Even in normal times, it's a rough assignment. The average tenure is two years in the postwar era. The fact that Mr. Orszag won't even last that long suggests the enormous challenges the Obama administration faces in trying to stimulate the economy while working to reduce record deficits.
"It's a killer job," says Alice Rivlin, who served two years as President Clinton's budget director and is now a senior fellow at the Brookings Institution in Washington. "It's always been a killer job ... This administration in particular has had a lot of budgetary issues on its plate and Peter was on top of all of them."
By most accounts, 2009 and 2010 were two of the most difficult budget years in recent history, with Orszag charged with funding the president’s sweeping legislative agenda, juggling the fiscal demands of two wars, and budgeting with a careful eye towards future spending.
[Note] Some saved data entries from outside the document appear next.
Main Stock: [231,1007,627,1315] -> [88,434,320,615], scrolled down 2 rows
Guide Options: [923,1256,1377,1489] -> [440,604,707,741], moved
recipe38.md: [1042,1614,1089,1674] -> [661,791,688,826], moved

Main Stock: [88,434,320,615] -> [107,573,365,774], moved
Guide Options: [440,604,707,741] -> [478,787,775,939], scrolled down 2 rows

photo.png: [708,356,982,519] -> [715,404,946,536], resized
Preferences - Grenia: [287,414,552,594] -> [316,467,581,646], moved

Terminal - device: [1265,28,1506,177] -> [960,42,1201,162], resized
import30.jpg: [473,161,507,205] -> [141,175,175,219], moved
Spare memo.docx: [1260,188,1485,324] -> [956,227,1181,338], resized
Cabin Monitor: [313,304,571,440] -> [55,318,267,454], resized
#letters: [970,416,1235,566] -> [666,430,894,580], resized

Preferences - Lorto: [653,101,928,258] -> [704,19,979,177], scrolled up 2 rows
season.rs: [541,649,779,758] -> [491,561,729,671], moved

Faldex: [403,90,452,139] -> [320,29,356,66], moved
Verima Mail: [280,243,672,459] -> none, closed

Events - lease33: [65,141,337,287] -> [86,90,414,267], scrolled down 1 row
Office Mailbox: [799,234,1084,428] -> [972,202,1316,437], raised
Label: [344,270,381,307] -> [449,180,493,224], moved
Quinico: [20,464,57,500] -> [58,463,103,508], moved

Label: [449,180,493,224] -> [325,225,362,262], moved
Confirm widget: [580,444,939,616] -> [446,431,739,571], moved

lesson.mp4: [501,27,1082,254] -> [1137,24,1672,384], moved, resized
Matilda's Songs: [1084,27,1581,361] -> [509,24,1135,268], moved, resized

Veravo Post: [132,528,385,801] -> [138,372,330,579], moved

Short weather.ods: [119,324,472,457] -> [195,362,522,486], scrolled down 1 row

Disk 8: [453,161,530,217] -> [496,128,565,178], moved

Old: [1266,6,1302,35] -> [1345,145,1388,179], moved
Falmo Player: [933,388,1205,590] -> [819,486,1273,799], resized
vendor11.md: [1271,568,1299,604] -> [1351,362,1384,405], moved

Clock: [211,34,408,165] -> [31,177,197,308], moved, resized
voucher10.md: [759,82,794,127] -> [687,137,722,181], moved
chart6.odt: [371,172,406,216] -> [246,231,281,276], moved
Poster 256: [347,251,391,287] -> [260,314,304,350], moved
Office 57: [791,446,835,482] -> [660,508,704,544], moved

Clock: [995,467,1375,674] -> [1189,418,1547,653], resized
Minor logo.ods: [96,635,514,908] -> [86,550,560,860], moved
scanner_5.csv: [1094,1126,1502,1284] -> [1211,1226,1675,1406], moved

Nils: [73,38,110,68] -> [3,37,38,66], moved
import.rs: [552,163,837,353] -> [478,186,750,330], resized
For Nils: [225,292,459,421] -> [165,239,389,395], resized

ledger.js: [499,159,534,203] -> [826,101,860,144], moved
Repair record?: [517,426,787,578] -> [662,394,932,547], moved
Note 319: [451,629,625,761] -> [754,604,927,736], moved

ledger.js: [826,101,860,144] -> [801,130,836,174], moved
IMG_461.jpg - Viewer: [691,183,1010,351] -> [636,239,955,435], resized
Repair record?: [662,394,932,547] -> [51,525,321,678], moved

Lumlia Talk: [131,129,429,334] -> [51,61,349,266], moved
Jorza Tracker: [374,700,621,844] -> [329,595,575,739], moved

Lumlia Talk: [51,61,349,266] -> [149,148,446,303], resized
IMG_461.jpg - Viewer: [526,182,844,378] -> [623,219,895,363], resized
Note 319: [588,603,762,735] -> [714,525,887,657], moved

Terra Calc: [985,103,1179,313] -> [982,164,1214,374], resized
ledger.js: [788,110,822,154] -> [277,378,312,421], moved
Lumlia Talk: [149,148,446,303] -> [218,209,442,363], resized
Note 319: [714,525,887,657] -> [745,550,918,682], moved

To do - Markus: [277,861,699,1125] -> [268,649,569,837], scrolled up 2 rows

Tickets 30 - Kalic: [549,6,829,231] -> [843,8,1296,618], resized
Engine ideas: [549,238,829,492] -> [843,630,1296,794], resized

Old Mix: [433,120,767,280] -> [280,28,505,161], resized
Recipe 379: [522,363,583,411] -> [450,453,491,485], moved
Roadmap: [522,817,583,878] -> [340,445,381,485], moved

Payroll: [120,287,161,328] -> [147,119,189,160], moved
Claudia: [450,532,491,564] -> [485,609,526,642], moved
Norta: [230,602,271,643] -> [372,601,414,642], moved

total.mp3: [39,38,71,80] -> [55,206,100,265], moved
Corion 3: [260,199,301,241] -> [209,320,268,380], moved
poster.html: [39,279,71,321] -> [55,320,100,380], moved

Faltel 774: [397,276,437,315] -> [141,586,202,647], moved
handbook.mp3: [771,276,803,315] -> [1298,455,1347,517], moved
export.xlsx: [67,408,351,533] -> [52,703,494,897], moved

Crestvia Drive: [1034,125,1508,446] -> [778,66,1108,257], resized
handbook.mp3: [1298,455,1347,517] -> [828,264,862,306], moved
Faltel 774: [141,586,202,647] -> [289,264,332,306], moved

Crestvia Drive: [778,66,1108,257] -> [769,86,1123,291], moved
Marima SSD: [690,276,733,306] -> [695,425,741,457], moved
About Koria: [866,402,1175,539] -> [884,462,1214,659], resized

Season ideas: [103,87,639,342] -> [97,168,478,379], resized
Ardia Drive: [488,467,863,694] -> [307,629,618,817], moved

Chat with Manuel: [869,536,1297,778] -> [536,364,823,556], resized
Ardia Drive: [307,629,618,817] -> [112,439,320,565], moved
During previous recessions, “we weren’t worrying about the long-term fiscal imbalance that we’re seeing right now,” says Roberton Williams, senior fellow at the Urban/Brookings Tax Policy Center. “The revenue shortfall and spending excess is much worse now than it was back then. Trying to figure out what to do with the budget is much more complex.”
Mr. Orszag is set to leave the post before the Obama administration begins to prepare its budget for the coming year, according to news reports. He is the first member of Obama’s Cabinet and the first of the President’s economic advisers to depart. Orszag came to the position well prepared, having served as director of the Congressional Budget Office for almost two years.
Counting Orszag, the last three directors have served less than a year and a half each. While Orszag served a crucial role on Obama’s Cabinet, helping to pass two of the administration’s most important pieces of legislation – the $940 billion health-care overhaul bill passed this spring and the $787 billion economic stimulus act passed in February 2009 – he also faced frustrating defeats.
The energy bill the administration pushed for passed in the House, but failed in the Senate, and Obama was unable to secure tax increases he wanted as part of the stimulus.
David Stockman, on the other hand, who served as budget director under President Reagan from 1981 through 1985 – while the country was in the throes of another recession – was "a major force behind Reagan getting through economic policies," said Mr. Williams. Mr. "Stockman really had an influence on what was going on."